JPMorgan Chase & Co. has reached a settlement with the U.S. Securities and Exchange Commission (SEC) and agreed to pay an $18 million fine. The bank faced charges of violating whistleblower protection rules through its use of confidentiality agreements during a three-year period.
Confidentiality Release Agreements
According to the SEC, JPMorgan regularly required retail clients and brokerage customers to sign confidentiality release agreements when receiving credits or settlements exceeding $1,000. These agreements restricted clients from voluntarily contacting the SEC, although they allowed for responses to SEC inquiries.
The SEC investigation revealed that this practice started in March 2020 and continued until July 2023, indicating a three-year duration.

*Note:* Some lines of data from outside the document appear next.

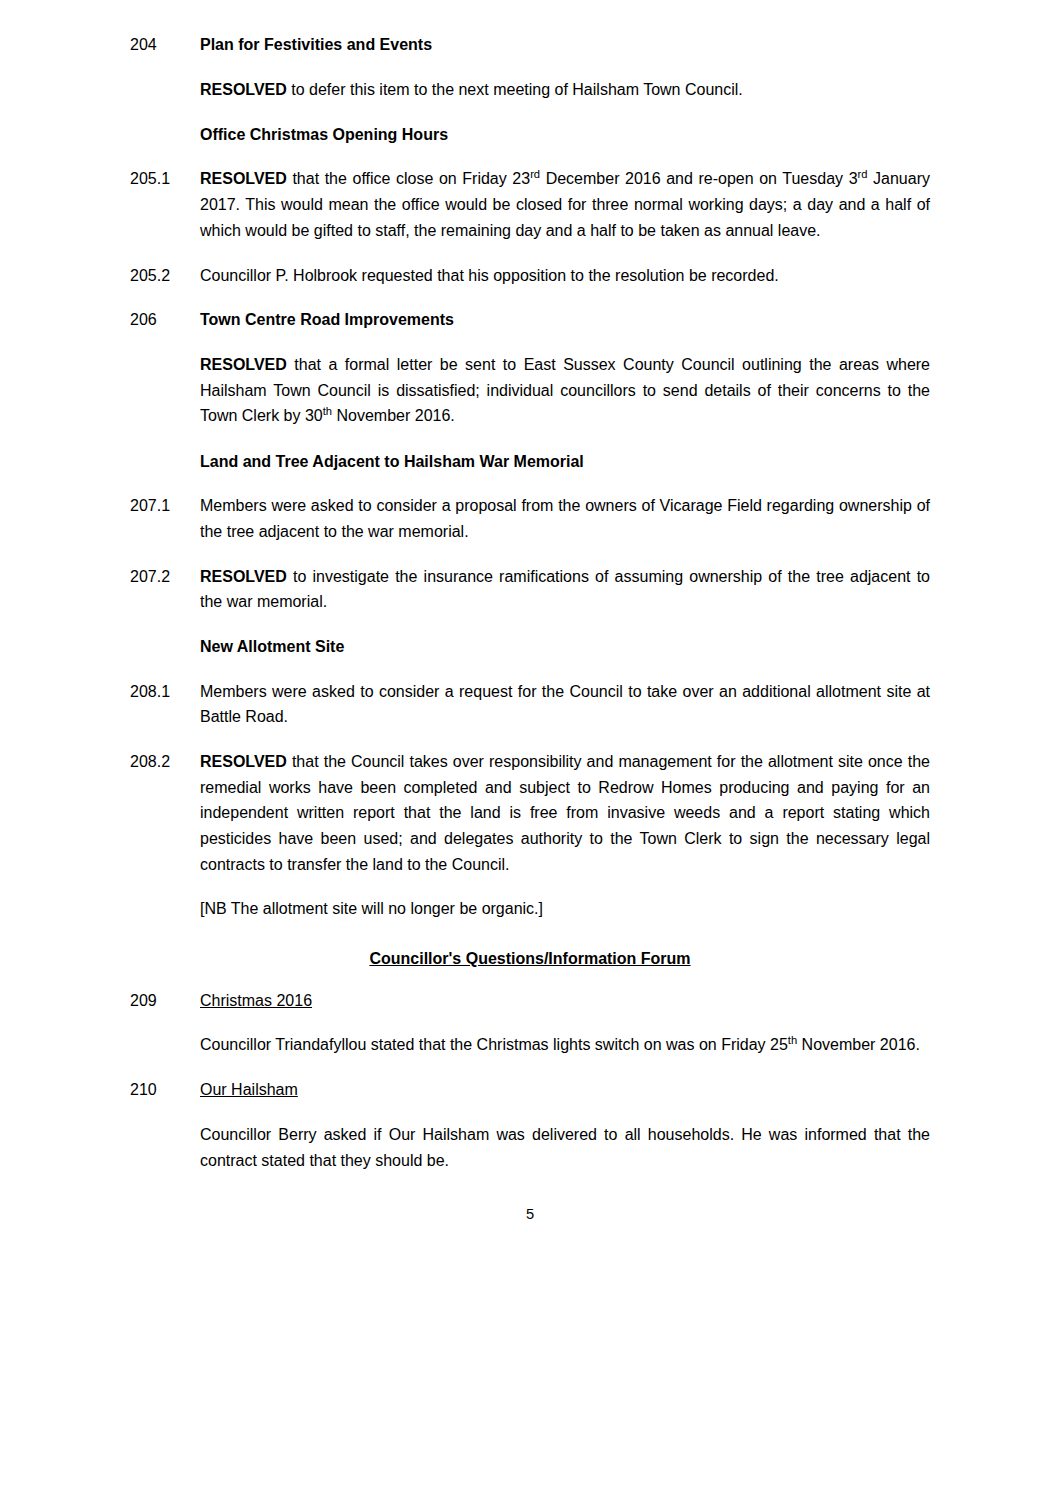204
Plan for Festivities and Events
RESOLVED to defer this item to the next meeting of Hailsham Town Council.
Office Christmas Opening Hours
205.1
RESOLVED that the office close on Friday 23rd December 2016 and re-open on Tuesday 3rd January 2017. This would mean the office would be closed for three normal working days; a day and a half of which would be gifted to staff, the remaining day and a half to be taken as annual leave.
205.2
Councillor P. Holbrook requested that his opposition to the resolution be recorded.
206
Town Centre Road Improvements
RESOLVED that a formal letter be sent to East Sussex County Council outlining the areas where Hailsham Town Council is dissatisfied; individual councillors to send details of their concerns to the Town Clerk by 30th November 2016.
Land and Tree Adjacent to Hailsham War Memorial
207.1
Members were asked to consider a proposal from the owners of Vicarage Field regarding ownership of the tree adjacent to the war memorial.
207.2
RESOLVED to investigate the insurance ramifications of assuming ownership of the tree adjacent to the war memorial.
New Allotment Site
208.1
Members were asked to consider a request for the Council to take over an additional allotment site at Battle Road.
208.2
RESOLVED that the Council takes over responsibility and management for the allotment site once the remedial works have been completed and subject to Redrow Homes producing and paying for an independent written report that the land is free from invasive weeds and a report stating which pesticides have been used; and delegates authority to the Town Clerk to sign the necessary legal contracts to transfer the land to the Council.
[NB The allotment site will no longer be organic.]
Councillor's Questions/Information Forum
209
Christmas 2016
Councillor Triandafyllou stated that the Christmas lights switch on was on Friday 25th November 2016.
210
Our Hailsham
Councillor Berry asked if Our Hailsham was delivered to all households. He was informed that the contract stated that they should be.
5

Infringing on Whistleblower Rights
Gurbir S. Grewal, director of the SEC’s enforcement division, expressed concern about the inclusion of provisions that hinder individuals from reporting wrongdoing to the SEC. "Whether it’s in your employment contracts, settlement agreements or elsewhere, you simply cannot include provisions that prevent individuals from contacting the SEC with evidence of wrongdoing," Grewal stated.
Repercussions for Clients
The SEC emphasized that these confidentiality agreements placed certain clients in a difficult position. They were forced to choose between receiving settlements or credits from JPMorgan and reporting potential securities law violations to the SEC.
Upholding Whistleblower Rights
The SEC's whistleblower rule expressly prohibits actions that impede an individual from directly communicating with the SEC staff regarding possible securities law violations.